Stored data
## START
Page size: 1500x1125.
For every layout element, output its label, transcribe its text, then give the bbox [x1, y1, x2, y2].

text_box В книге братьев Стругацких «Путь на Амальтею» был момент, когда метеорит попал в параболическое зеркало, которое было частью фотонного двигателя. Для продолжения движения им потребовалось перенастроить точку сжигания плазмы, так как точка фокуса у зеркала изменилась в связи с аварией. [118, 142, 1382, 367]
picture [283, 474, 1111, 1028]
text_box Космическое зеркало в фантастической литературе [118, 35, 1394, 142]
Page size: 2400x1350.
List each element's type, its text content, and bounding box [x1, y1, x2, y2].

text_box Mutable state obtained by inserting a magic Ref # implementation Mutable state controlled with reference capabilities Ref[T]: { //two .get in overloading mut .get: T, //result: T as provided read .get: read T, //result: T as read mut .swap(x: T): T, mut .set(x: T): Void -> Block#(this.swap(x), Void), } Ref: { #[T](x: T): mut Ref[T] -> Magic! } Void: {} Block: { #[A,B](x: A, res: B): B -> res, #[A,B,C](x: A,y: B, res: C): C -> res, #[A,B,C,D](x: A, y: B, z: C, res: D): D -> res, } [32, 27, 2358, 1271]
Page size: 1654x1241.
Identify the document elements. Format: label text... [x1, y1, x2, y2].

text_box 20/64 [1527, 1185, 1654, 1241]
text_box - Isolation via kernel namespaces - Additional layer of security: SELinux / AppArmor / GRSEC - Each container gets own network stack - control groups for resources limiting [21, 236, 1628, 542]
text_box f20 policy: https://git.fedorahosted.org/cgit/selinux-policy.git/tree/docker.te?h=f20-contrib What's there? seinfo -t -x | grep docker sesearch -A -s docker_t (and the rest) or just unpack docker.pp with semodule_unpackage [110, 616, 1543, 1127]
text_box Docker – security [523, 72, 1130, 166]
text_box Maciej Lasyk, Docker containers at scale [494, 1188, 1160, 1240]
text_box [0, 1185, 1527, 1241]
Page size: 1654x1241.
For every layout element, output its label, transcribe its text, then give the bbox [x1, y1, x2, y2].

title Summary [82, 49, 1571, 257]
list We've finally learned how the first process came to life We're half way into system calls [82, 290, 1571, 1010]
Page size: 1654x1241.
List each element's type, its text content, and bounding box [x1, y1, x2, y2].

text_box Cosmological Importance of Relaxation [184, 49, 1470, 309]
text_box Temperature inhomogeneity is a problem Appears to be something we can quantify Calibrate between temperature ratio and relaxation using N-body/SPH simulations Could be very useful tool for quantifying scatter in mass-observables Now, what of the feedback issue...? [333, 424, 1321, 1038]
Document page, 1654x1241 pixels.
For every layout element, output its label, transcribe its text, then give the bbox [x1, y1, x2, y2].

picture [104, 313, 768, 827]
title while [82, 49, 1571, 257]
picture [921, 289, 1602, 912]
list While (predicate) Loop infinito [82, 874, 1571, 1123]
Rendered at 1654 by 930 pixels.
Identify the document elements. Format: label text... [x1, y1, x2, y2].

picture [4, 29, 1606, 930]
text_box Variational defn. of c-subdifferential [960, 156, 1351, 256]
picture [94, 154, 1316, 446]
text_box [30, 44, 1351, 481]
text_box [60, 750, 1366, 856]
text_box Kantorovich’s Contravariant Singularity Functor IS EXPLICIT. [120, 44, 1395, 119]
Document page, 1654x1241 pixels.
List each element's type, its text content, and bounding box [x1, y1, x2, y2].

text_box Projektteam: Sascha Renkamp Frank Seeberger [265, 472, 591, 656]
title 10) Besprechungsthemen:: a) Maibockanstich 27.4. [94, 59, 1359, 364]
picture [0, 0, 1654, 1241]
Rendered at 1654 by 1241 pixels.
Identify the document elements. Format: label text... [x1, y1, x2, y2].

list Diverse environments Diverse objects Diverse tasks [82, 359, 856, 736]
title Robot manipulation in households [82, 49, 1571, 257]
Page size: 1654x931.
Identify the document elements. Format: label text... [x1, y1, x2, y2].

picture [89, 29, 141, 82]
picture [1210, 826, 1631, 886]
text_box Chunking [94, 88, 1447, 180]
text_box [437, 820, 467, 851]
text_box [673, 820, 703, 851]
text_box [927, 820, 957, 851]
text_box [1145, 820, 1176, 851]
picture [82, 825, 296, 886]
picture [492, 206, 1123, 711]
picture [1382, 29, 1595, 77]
## END
Direction →
Set down the lines of the material word for word, starting with the line containing "Rendered at 1654 by 1241 pixels." and going on through the line containing "title Robot manipulation".

Answer to this problem →
Rendered at 1654 by 1241 pixels.
Identify the document elements. Format: label text... [x1, y1, x2, y2].

list Diverse environments Diverse objects Diverse tasks [82, 359, 856, 736]
title Robot manipulation in households [82, 49, 1571, 257]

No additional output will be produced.